A Report into IT Pricing

4 September 2013

Why are IT products more expensive in Australia and what is being done about it?

The federal government’s House Standing Committee on Infrastructure and Communications has released the report of its inquiry into IT pricing At what cost? IT pricing and the Australia tax. The terms of reference required the committee to investigate “whether IT products sold in Australia are more expensive than those sold in comparable overseas jurisdictions and, if so, how much more expensive; why any such differences may exist; the impacts price differences may have on Australian consumers and businesses; and what actions, if any, may be taken to mitigate those impacts on Australian consumers.”

The report found that in many cases “prices are significantly higher than what might be expected as a consequence of any costs arising from delivery in the Australian market” and outline the impacts of this.  
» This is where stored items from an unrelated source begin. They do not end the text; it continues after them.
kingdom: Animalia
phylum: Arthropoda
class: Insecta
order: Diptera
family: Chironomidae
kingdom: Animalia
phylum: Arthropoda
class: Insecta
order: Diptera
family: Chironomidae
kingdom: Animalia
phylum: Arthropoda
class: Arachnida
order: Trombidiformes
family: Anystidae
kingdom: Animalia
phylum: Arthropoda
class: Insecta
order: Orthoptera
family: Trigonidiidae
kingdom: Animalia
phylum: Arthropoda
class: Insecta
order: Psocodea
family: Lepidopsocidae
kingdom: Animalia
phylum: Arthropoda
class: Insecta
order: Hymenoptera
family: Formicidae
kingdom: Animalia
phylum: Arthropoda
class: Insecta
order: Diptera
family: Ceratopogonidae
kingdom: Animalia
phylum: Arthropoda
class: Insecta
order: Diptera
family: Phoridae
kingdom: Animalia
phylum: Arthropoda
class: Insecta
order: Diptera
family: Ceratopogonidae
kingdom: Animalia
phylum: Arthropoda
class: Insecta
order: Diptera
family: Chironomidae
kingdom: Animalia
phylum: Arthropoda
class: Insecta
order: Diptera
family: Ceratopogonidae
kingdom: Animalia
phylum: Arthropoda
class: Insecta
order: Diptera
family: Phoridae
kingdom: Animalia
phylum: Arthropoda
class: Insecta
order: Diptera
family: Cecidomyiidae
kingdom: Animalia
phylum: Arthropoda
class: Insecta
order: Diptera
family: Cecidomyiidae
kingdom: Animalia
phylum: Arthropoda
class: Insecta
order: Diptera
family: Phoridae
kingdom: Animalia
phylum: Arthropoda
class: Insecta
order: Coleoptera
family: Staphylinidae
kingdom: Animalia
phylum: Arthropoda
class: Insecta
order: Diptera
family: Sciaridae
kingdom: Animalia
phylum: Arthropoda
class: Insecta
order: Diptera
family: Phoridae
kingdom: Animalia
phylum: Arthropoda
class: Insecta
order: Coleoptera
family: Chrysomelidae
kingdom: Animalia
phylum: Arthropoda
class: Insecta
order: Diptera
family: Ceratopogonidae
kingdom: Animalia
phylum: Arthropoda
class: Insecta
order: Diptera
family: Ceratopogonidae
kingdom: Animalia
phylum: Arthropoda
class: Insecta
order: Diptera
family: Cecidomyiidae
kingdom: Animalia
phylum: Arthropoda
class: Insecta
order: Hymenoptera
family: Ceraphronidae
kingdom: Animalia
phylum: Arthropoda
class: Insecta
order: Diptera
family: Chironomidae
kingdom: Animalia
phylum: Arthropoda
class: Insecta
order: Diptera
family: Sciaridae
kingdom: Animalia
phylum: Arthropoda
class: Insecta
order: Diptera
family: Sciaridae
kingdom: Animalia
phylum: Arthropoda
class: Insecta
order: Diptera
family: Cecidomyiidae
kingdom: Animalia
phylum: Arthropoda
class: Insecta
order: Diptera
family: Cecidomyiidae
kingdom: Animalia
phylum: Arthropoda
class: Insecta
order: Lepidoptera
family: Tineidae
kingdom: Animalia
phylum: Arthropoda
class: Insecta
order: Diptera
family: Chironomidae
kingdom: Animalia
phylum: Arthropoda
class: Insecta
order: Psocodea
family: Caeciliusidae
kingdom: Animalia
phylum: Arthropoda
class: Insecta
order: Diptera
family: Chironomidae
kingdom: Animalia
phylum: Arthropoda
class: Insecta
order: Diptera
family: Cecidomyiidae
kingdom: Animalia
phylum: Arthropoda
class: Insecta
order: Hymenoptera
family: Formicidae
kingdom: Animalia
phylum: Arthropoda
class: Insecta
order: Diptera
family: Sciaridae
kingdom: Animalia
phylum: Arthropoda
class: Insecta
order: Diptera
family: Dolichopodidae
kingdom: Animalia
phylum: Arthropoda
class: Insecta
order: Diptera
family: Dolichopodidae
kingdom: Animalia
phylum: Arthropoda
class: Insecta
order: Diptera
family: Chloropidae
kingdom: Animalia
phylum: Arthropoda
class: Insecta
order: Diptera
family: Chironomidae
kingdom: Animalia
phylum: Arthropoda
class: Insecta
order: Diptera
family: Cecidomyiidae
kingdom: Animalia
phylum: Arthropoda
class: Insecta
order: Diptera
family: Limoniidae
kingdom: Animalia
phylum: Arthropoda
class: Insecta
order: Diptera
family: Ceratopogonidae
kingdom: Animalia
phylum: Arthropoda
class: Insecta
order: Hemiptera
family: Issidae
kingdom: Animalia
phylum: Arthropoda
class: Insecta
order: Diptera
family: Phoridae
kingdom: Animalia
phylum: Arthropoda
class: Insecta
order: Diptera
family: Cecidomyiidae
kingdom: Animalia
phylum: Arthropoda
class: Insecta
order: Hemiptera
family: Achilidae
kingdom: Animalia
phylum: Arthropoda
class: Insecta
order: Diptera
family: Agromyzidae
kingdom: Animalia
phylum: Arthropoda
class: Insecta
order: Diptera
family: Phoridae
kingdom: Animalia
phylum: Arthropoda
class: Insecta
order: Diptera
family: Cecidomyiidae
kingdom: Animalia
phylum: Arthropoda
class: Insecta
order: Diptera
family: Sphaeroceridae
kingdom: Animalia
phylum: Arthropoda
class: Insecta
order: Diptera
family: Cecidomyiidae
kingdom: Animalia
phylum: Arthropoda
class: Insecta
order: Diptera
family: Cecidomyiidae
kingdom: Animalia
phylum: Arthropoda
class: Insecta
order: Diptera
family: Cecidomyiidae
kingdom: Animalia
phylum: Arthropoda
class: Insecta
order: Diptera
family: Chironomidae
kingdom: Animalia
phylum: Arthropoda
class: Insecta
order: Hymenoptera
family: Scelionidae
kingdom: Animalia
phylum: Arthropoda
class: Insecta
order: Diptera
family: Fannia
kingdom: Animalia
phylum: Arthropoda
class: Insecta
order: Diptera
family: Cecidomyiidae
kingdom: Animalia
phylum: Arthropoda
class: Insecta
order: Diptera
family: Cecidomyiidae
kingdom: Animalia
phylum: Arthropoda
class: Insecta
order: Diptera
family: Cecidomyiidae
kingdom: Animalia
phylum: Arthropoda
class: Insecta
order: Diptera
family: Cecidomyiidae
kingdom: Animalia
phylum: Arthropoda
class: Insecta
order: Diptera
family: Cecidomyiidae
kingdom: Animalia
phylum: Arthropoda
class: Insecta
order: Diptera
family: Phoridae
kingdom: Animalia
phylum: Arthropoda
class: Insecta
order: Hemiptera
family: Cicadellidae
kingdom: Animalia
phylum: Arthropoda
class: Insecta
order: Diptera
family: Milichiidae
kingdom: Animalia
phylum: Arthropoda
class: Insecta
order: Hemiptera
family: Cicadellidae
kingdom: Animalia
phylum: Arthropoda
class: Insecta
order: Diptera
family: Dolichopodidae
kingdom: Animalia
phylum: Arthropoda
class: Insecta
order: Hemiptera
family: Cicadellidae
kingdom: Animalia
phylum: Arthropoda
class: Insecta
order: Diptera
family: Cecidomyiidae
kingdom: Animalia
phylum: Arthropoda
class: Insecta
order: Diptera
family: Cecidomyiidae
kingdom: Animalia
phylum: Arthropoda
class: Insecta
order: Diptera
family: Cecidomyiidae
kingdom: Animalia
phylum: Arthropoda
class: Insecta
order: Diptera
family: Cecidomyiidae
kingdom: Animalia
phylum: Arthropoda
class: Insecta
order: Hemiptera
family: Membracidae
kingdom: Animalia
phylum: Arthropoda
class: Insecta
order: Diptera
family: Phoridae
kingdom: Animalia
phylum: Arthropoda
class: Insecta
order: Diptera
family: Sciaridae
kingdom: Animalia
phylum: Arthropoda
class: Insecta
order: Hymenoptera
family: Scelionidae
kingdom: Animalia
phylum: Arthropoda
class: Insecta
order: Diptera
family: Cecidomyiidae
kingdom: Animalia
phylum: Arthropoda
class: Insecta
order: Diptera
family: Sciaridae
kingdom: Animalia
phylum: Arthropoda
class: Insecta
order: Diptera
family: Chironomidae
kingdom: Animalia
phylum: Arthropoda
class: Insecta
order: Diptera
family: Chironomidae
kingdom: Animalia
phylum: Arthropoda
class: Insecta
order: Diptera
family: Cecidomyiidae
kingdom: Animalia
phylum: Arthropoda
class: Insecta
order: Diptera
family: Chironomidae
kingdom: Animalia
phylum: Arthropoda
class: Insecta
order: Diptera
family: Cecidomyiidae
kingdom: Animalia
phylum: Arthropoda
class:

The report includes discussion of Autodesk, Adobe and Microsoft products being significantly more expensive in Australia than elsewhere – for example, based on submissions, the committee found that “Adobe products showed an average difference of 42%, with a median difference of 49%; Microsoft products were on average 66% more expensive, with a median difference of 67%, and Autodesk products were on average 51% more expensive, with a median difference of 46%.” These price differences effectively increase the cost to architects doing business in Australia.

The Committee comments that although certain factors might lead to higher costs for IT suppliers “in many instances these higher costs cannot, even cumulatively, explain the price differences consumers experience in relation to many IT products, and especially those delivered via the internet.”

The report recommends changes to the Competition and Consumer Act and the Copyright Act, including investigating the feasibility of amending the Competition and Consumer Act so that contracts or terms of service that seek to enforce geoblocking are considered void. As a last resort it suggests a ban on geoblocking.